Saladino's Foodservice
- Company type: Private
- Industry: Retail, foodservice
- Founded: 1944; 82 years ago
- Headquarters: 3325 W Figarden Drive, Fresno, California, United States
- Key people: Craig Saladino, President & CEO Don Saladino, Chairman
- Services: Foodservice distribution
- Owner: US Foods Holding Corp
- Website: www.saladinos.com

= Saladino's Inc =

Foodservice in Fresno, California

Saladino's, Inc. (also known as Saladino's Foodservice) is a privately owned foodservice distributor based in Fresno, California. Saladino's ranks 19th among the largest food distributors in the United States.

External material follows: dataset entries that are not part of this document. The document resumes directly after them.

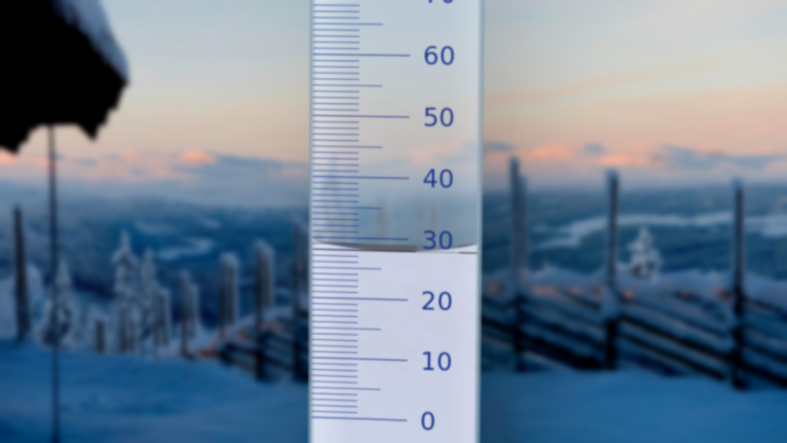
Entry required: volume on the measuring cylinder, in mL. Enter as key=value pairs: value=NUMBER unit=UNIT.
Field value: value=28 unit=mL
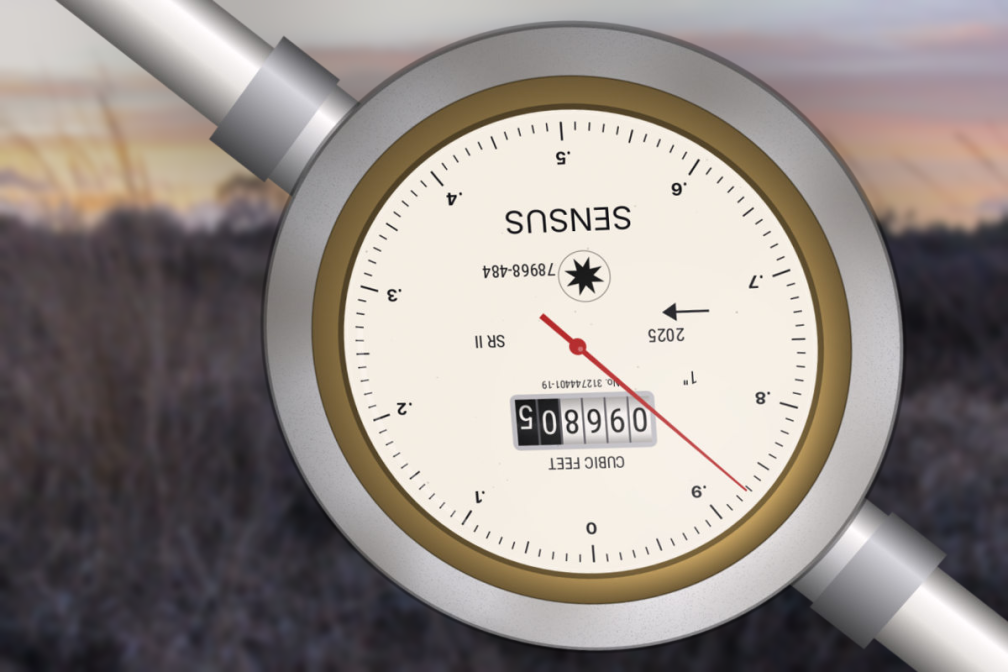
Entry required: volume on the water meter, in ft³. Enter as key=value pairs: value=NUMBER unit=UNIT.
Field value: value=96804.87 unit=ft³
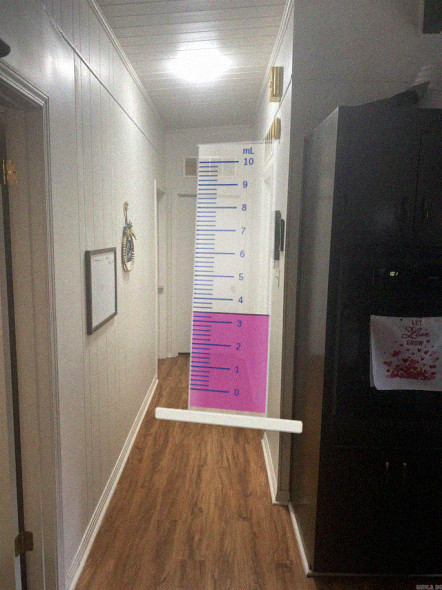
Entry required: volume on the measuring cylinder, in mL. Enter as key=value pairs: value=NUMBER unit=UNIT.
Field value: value=3.4 unit=mL
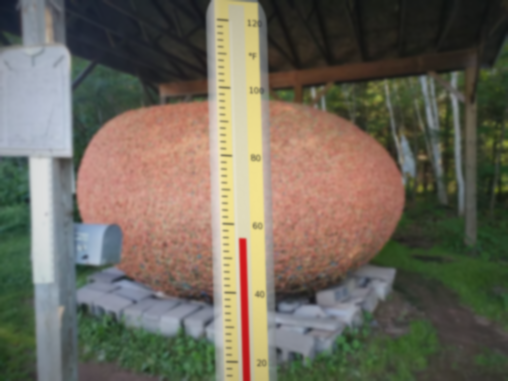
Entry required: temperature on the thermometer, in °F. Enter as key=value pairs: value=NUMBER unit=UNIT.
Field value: value=56 unit=°F
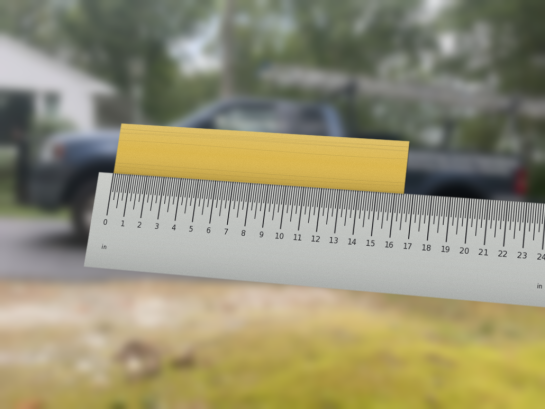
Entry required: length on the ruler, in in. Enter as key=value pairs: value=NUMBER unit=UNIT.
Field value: value=16.5 unit=in
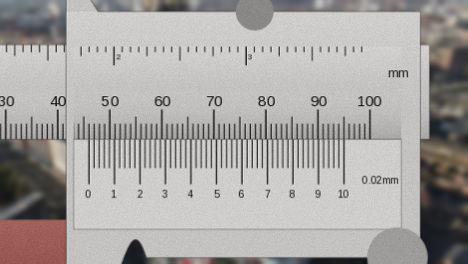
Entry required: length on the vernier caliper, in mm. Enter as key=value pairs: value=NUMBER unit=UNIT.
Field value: value=46.0 unit=mm
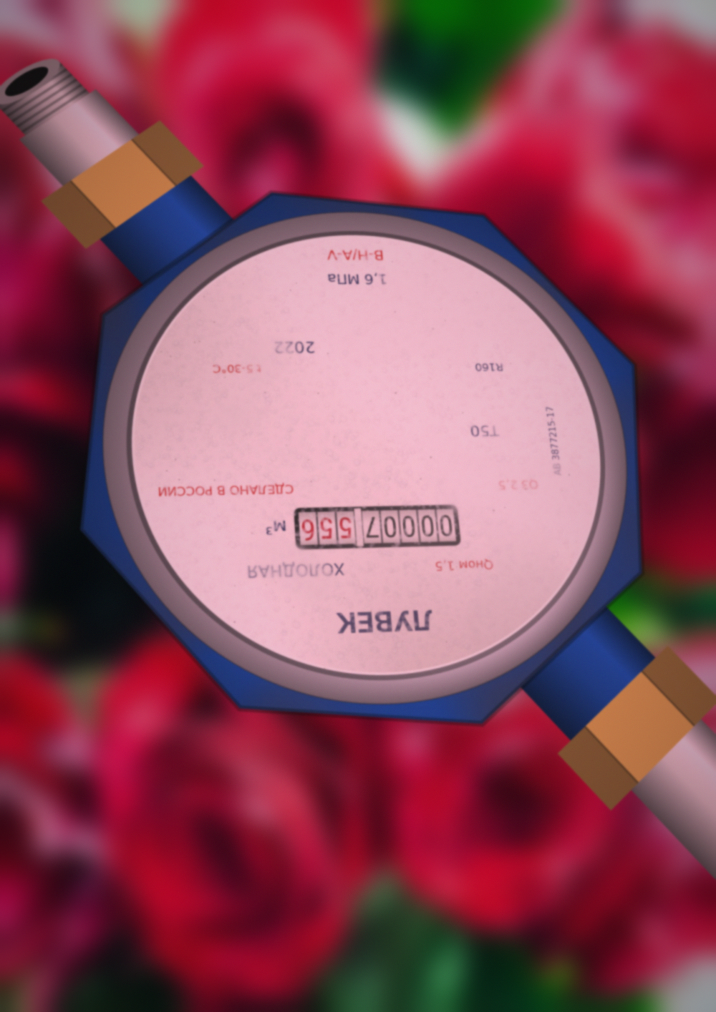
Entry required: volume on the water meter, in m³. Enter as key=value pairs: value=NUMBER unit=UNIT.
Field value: value=7.556 unit=m³
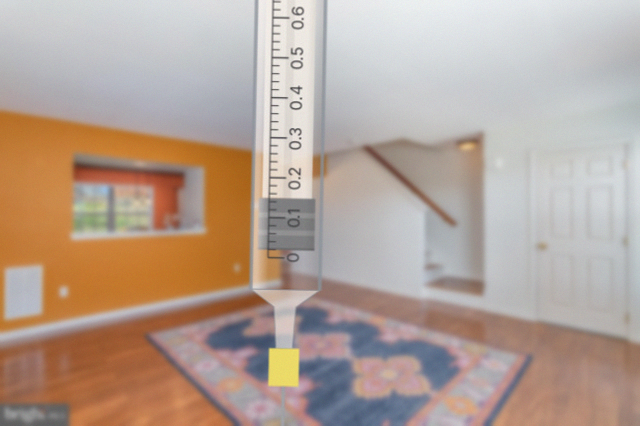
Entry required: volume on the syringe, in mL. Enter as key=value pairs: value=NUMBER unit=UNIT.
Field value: value=0.02 unit=mL
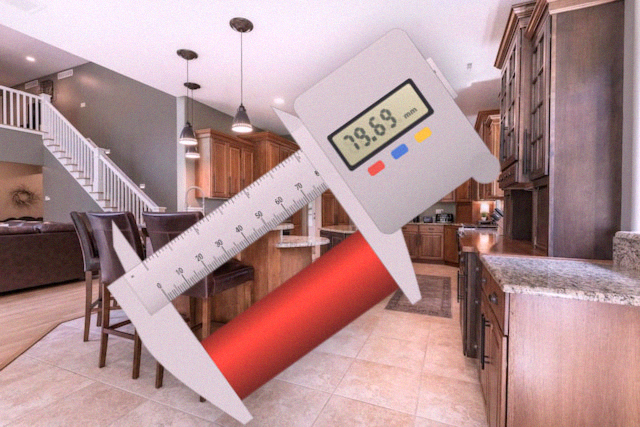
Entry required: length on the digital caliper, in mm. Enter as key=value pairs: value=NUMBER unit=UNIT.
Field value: value=79.69 unit=mm
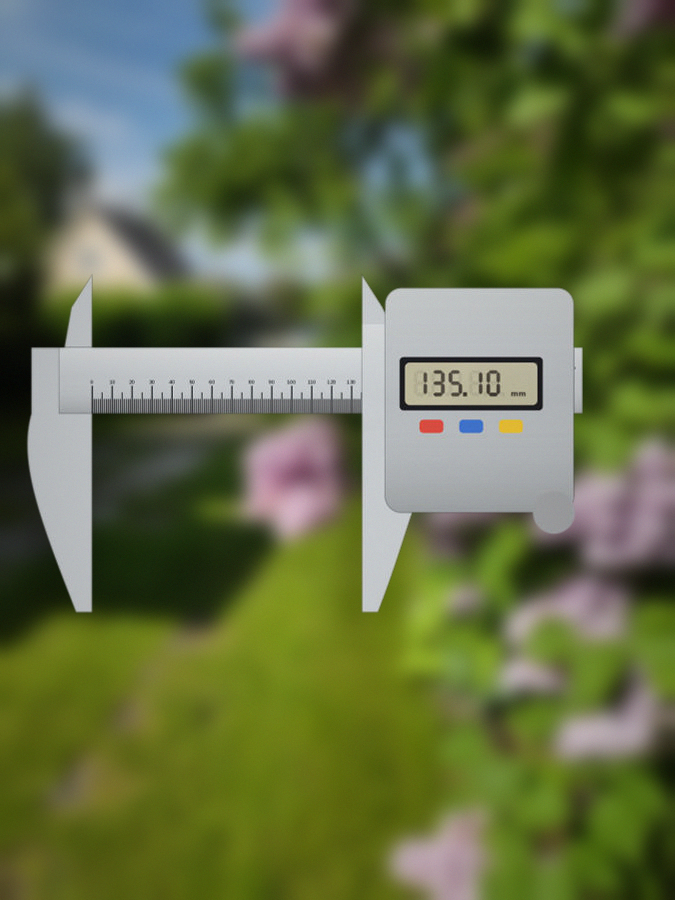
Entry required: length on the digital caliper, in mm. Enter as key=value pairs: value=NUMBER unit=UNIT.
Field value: value=135.10 unit=mm
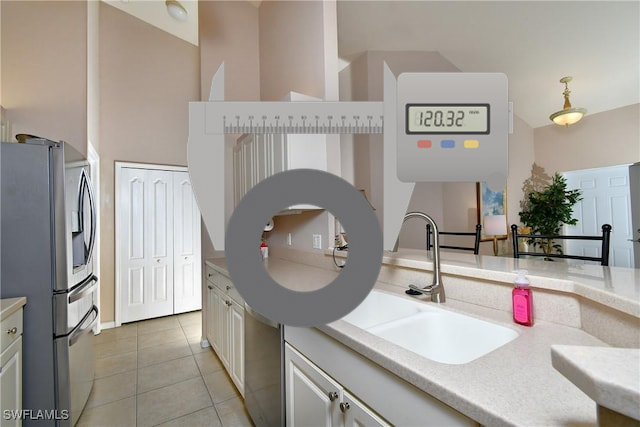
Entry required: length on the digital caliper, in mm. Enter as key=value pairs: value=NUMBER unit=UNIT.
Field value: value=120.32 unit=mm
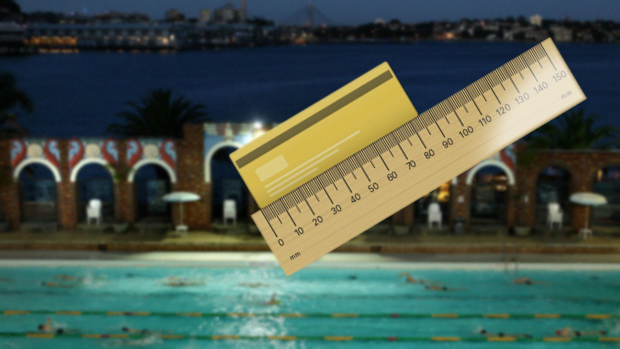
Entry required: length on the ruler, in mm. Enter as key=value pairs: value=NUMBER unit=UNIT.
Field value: value=85 unit=mm
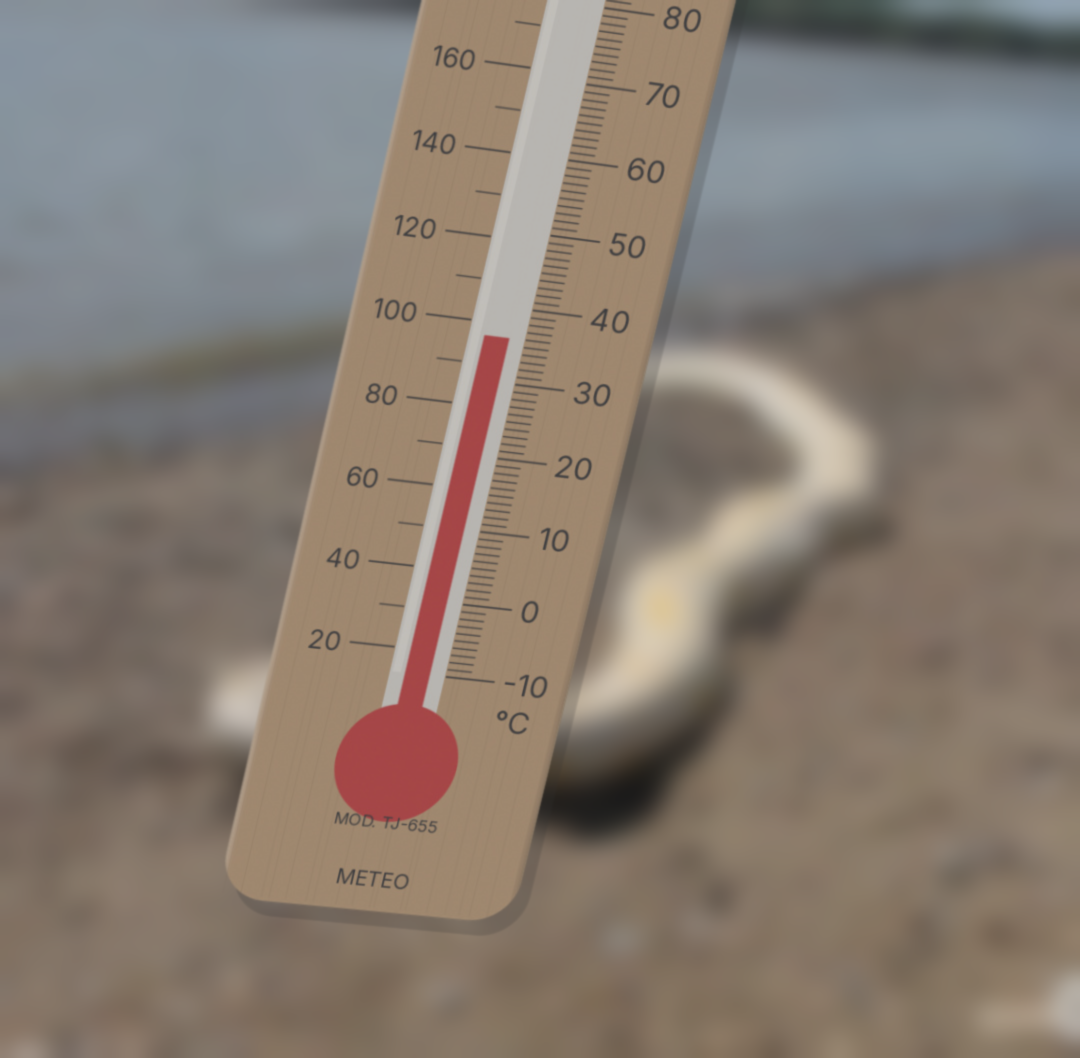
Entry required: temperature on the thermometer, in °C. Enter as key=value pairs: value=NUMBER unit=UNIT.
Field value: value=36 unit=°C
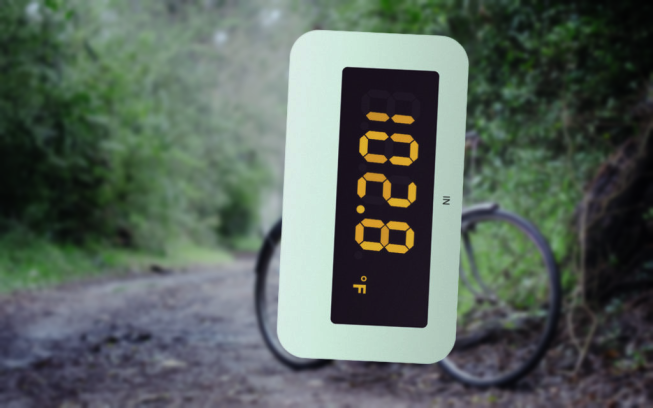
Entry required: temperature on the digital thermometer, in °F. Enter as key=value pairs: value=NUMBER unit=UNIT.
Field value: value=102.8 unit=°F
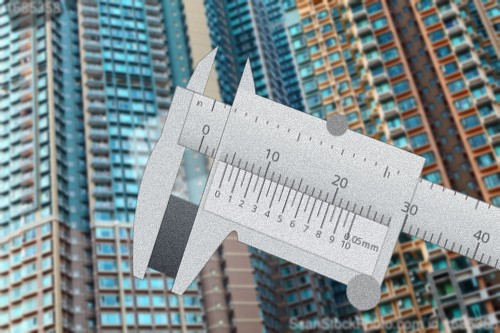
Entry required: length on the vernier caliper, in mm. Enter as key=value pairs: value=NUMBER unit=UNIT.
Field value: value=4.4 unit=mm
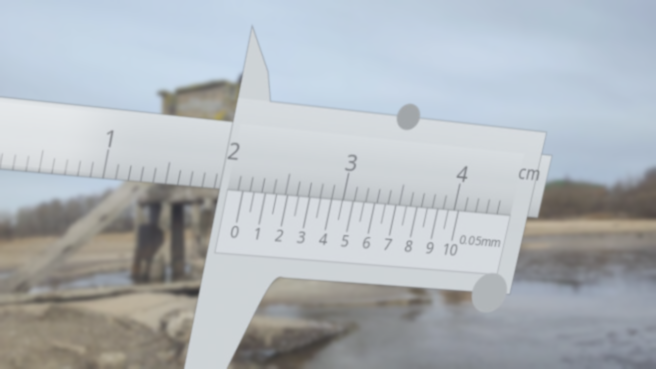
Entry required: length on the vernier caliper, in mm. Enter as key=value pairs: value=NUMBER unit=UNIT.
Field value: value=21.4 unit=mm
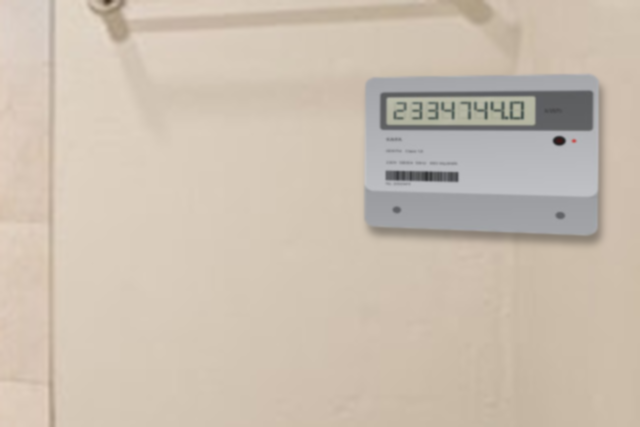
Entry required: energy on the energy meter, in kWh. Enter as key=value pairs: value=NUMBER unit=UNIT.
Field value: value=2334744.0 unit=kWh
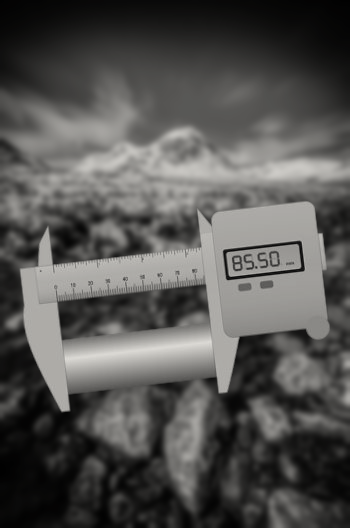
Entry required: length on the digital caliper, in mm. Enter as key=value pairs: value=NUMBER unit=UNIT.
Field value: value=85.50 unit=mm
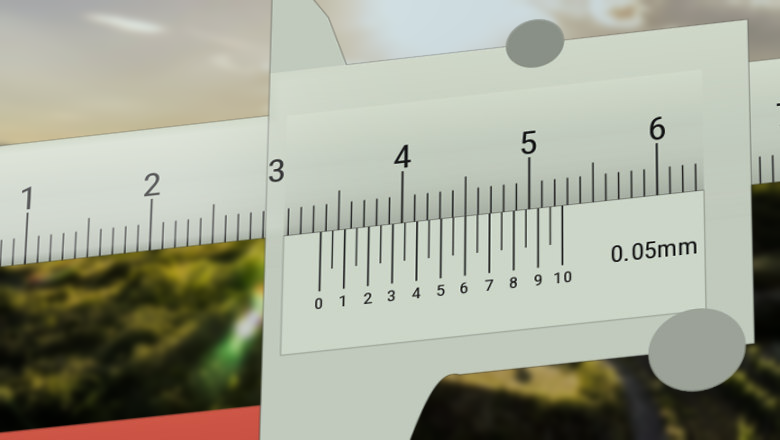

In 2023, it was announced that US Foods Holding Corp. had completed the purchase of Saladino's for $56 million.

==History==
Saladino's was founded in 1944 by Don Saladino. Saladino gained experience working in his father's grocery store in Fresno, California. Saladino combined his meatpacking experience with family recipes from the Calabrese region in Italy to form the Saladino's Sausage Company. Initially, Saladino focused primarily on distributing sausage products to local grocery stores. In 1980, Don's son, Craig Saladino, joined the business, and the company expanded their products to include a wider variety of sausage and meat products while also beginning distribution to local pizzerias and restaurants.

In 2001, Saladino's moved to a larger facility located further north in Fresno. Their largest customer is the restaurant chain Subway. In that same year, they also expanded their operations to include additional warehouses located in Ontario, California, and West Sacramento, California. They operate in California, as well as parts of Arizona, Nevada, Idaho, and Oregon.

US Foods acquired Saladino's Foodservice in November 2023.